É fato que cozinhar com amor e tempo tende a refletir positivamente nesta alquimia chamada culinária. Quase tudo corrobora no momento de finalizar uma receita. Pensamentos são como especiarias, sensações ditam a temperatura, conduzem o tempo da cocção. A raiva e a contrariedade deixam Marta mais à flor da pele. Assim como a mãe italiana, ela explode apaixonadamente. “Vai via, Luciano! Vá la ver se eu estou na esquina”, esbraveja enquanto bate a nata fresca na mão e o mascarpone do tiramissú dela é de comer olhando para a Pietá. Traz na memória a cena - reincidente - da Mamma esbravejando contra o pai enquanto escolhia os feijões, amaldiçoando os irmãos ao mesmo tempo que ralava o milho bem caipira. A Mamma colhia o café no próprio quintal e torrava ao sol. Na hora de moer os grãos, tecia um rosário de maledicências contra o vilão da novela das oito, como se ele pudesse ouvi-la. À noite, em volta da mesa, todos suspiravam diante do melhor tutú, do curau mais formidável, enquanto bebiam o café passado mais aromático e delicioso. As vizinhas atravessavam a rua - caneca na mão - para provarem um pouco do café da Daniela. “Qual é o segredo, comadre?”perguntavam e ela respondia, com sinceridade: “L’arrabia, Dona Salete. A raiva.”Foi nessa atmosfera de “arrabia i amore” que Marta cresceu e se criou, a maior parte do tempo observando avó e mãe.

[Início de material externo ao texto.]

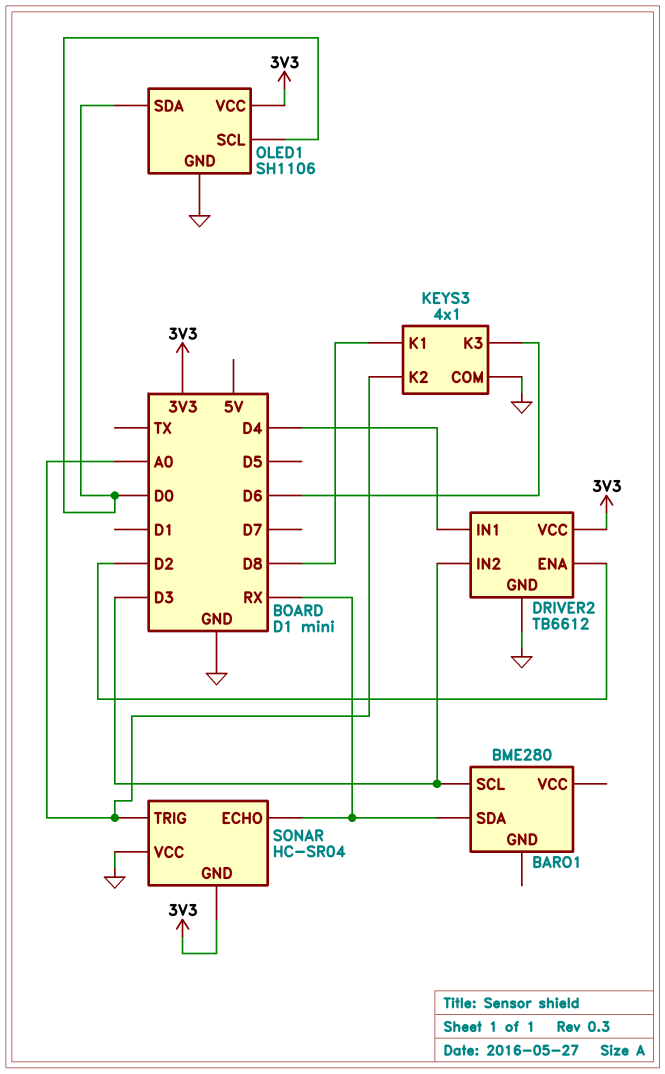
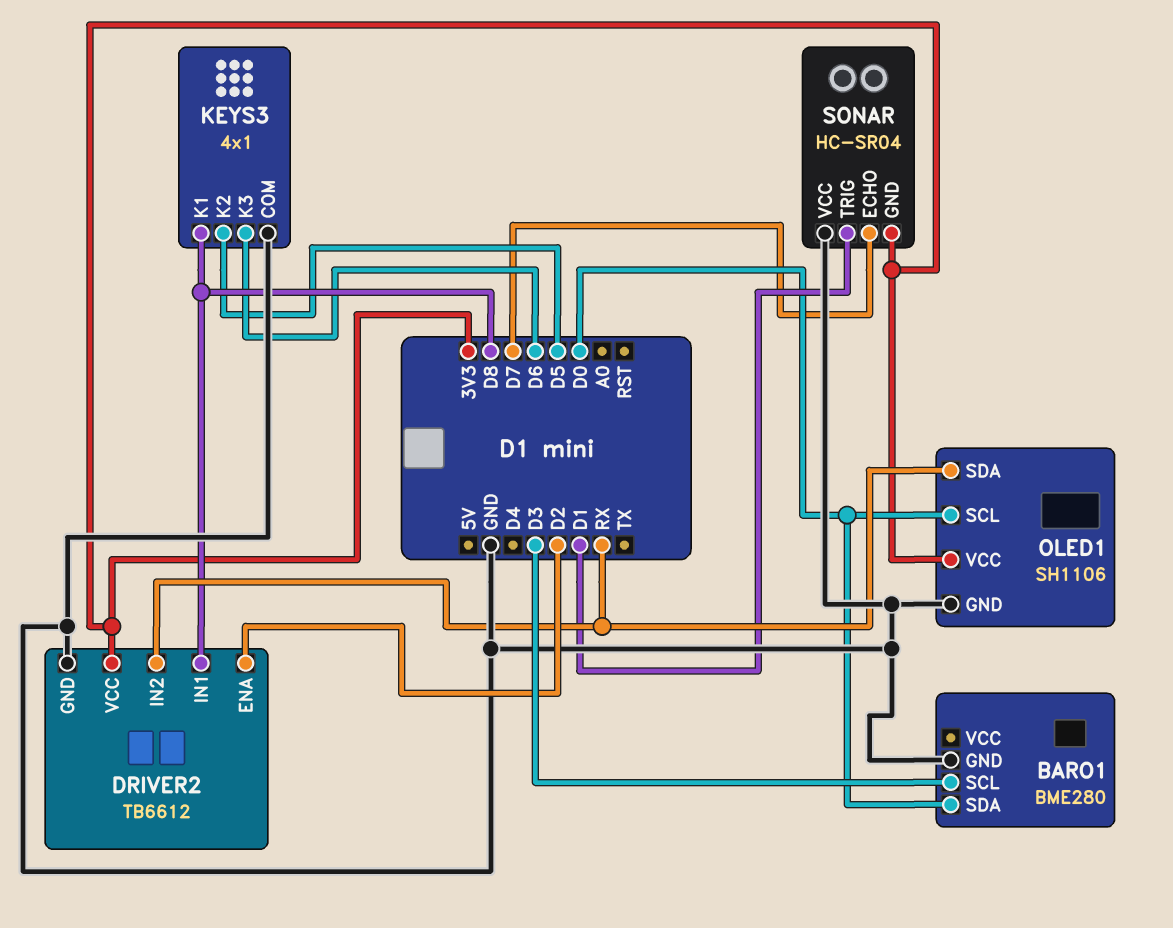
BARO1 pin GND: none -> GND
BARO1 pin SDA: RX -> D0
DRIVER2 pin IN1: D4 -> D8
DRIVER2 pin IN2: D3 -> RX
KEYS3 pin K2: A0 -> D5
OLED1 pin SDA: D0 -> RX
SONAR pin ECHO: RX -> D7
SONAR pin TRIG: A0 -> D1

Conheceu Luciano na cozinha do restaurante dele, onde foi trabalhar ainda jovem. Um dia, por acidente, fez um corte no próprio dedo. Ele veio acudi-la. “Eu disse para tomar cuidado com as minhas facas, garota. Quando afio uma faca, ela corta até pensamento.” Pela primeira vez sentiu o calor do olhar da cozinheira como se fosse lava brotando do Vesúvio. Enquanto ele estancava o sangue dela com sal, gase e esparadrapo, ela recomendou: “Por que você não vai afiar as suas facas com este seu nariz de tamanduá, porca miséria?” Feito o curativo, Marta terminou de preparar a lasanha bolonhesa que fez Luciano se apaixonar irremediavelmente.
Houve uma ocasião quando ele, com dificuldades para manter o restaurante, anunciou para a esposa sua intenção de fechar e vender o ponto. Ela pediu que ele esperasse mais um semestre, que pensariam em algo. Ao mesmo tempo que se internou na cozinha, passou a reorganizar as contas que não paravam de chegar. Coordenava cozinheiros e, nos intervalos, estabelecia prioridades. Também telefonava e recebia, pessoalmente, cada credor. Entre as desmesuras que ouvia e as ameaças de ações, criou novas receitas, enxugou o menu, reduziu e reciclou o time de cozinheiros e garçons, recebeu gerentes de banco para almoçarem, abriu linhas de crédito, assumiu novas dívidas. Começou a fazer uma obra para repaginar cozinha, salão e áreas de serviço. Chorava escondida, controlou cada impulso de esganar e matar. Porcionava o frango como se esquartejasse peões de obra. Marinava os cordeiros como se afogasse eletricistas e marceneiros. Tratava, pessoalmente, da depressão do marido. Se encarregou da salumeria artesanal, da produção dos queijos, das massas de fermentação longa. Ensinava os cozinheiros a defumarem, a produzirem um bom copa de porco Moura. Observava, atentamente, sua equipe amarrar e pendurar salames, pastramis e queijos. Imaginava todos aqueles barbantes envolvendo os pescoços de pessoas que ela queria ver pelas costas.
No sexto mês, reinauguraram o restaurante, repaginado da cozinha às ferramentas de gestão. Especialistas e amadores, todos amantes da autêntica gastronomia, começaram a aparecer. Acabavam voltando e traziam mais gente. Amigos, colegas, familiares. Contas e credores foram minguando até zerarem e o saldo voltar para o “azul”. Só faltava uma coisa. “La Mamma que me perdoe”, anunciou Marta para Luciano. E trocou o nome do restaurante. De Santa Daniela, passou a chamar-se Arrabia Cucina Apaixonada.